Tiny nature-inspired cavities that trap air can stop liquids from sticking to surfaces without the need for coatings.
An eco-friendly coating-free strategy has now been developed to make solid surfaces liquid repellent, which is crucial for the transportation of large quantities of liquids through pipes. Researchers from KAUST’s Water Desalination and Reuse Center have engineered nature-inspired surfaces that help to decrease frictional drag at the interface between liquid and pipe surface.
Piping networks are ubiquitous to many industrial processes ranging from the transport of crude and refined petroleum to irrigation and water desalination. However, frictional drag at the liquid–solid interface reduces the efficiency of these networks.
Conventional methods to reduce drag rely solely on chemical coatings, which generally consist of perfluorinated compounds. When applied to rough surfaces, these coatings tend to trap air at the liquid-solid interface, which reduces contact between the liquid and the solid surface.
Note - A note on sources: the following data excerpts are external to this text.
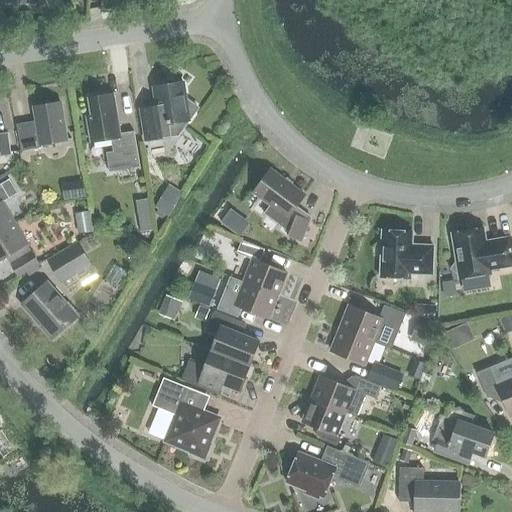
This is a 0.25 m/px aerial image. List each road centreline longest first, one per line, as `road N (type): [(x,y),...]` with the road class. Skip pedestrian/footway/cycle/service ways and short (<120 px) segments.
road 1 (residential): [(219,511),(356,185)]
road 2 (residential): [(206,511),(68,423),(0,355)]
road 3 (residential): [(221,20),(0,54)]
road 4 (residential): [(356,185),(307,158),(266,120),(237,73),(221,20)]
road 5 (residential): [(511,184),(469,197),(411,198),(356,185)]
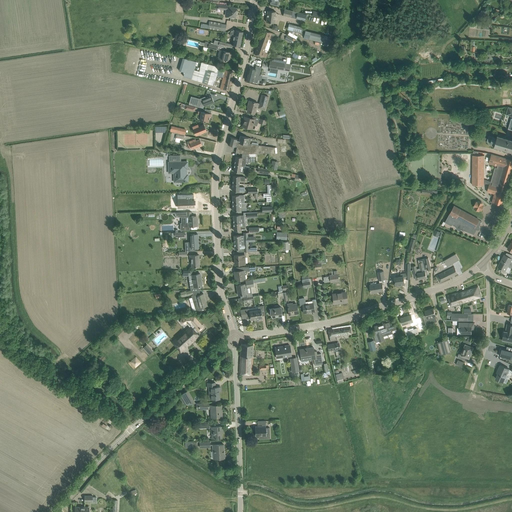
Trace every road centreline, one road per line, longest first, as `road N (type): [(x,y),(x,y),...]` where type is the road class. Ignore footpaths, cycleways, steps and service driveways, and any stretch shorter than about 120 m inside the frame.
road 1 (tertiary): [(234,338),(218,276),(215,184),(253,0)]
road 2 (unclassified): [(234,338),(334,322),(456,282),(481,264)]
road 3 (tertiary): [(56,511),(112,446),(234,338)]
road 4 (tertiary): [(240,511),(234,338)]
road 5 (track): [(131,429),(0,330)]
road 6 (residential): [(491,396),(474,383),(487,341),(488,275)]
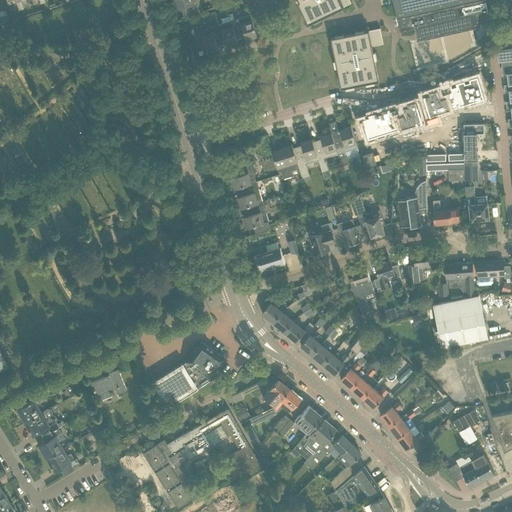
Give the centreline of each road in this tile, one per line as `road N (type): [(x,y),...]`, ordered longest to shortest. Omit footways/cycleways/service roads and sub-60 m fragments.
road 1 (residential): [(35,500),(282,358)]
road 2 (residential): [(235,295),(398,242),(511,246)]
road 3 (residential): [(0,392),(235,295)]
road 4 (residential): [(189,144),(331,99),(385,100)]
road 5 (residential): [(491,46),(511,220)]
road 6 (residential): [(409,471),(282,358)]
road 7 (residential): [(235,295),(189,144)]
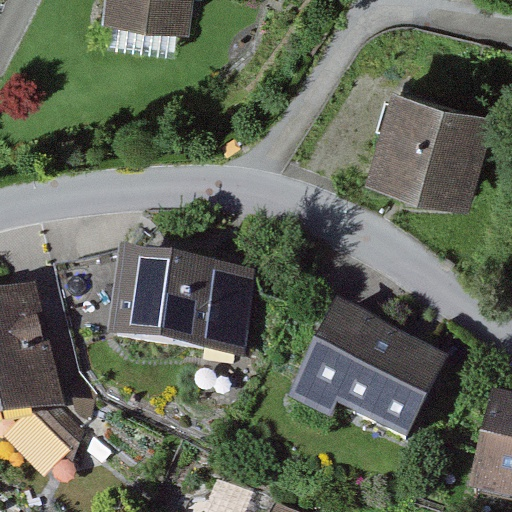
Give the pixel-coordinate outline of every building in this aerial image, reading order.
[(105,0),(105,6),(190,15),(191,0),(105,0)] [(365,170),(471,201),(499,106),(393,75),(365,170)] [(110,335),(123,252),(54,265),(73,345),(110,338),(110,335)] [(110,335),(246,356),(259,272),(123,252),(110,335)] [(63,409),(67,408),(38,286),(0,294),(0,423),(26,418),(71,466),(86,434),(63,409)] [(339,407),(409,442),(451,358),(337,302),(289,399),(332,420),(339,407)] [(96,400),(79,378),(71,391),(76,411),(82,416),(90,419),(93,419),(96,400)] [(511,392),(494,389),(470,491),(511,500),(511,392)]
Consequently, this enhances the surface omniphobicity, or ability to repel both water- and oil-based liquids.
“But if the coatings get damaged, then you are in trouble,” says team leader, Himanshu Mishra, noting that coatings break down under abrasive and elevated temperature conditions.
So Mishra’s team developed microtextured surfaces that do not require coatings to trap air when immersed in wetting liquids by imitating the omniphobic skins of springtails, or Collembola, which are insect-like organisms found in moist soils. The researchers carved arrays of microscopic cavities with mushroom-shaped edges, called doubly reentrant (DRC), on smooth silica surfaces.
“Through the DRC architecture, we could entrap air under wetting liquids for extended periods without using coatings,” says co-author Sankara Arunachalam. Unlike simple cylindrical cavities, which were filled in less than 0.1 seconds on immersion in the solvent hexadecane, the biomimetic cavities retained the trapped air beyond 10,000,000 seconds.
To learn more about the long-term entrapment of air, the researchers systematically compared the wetting behavior of circular, square and hexagonal DRCs. They found that circular DRCs were the best at sustaining the trapped air.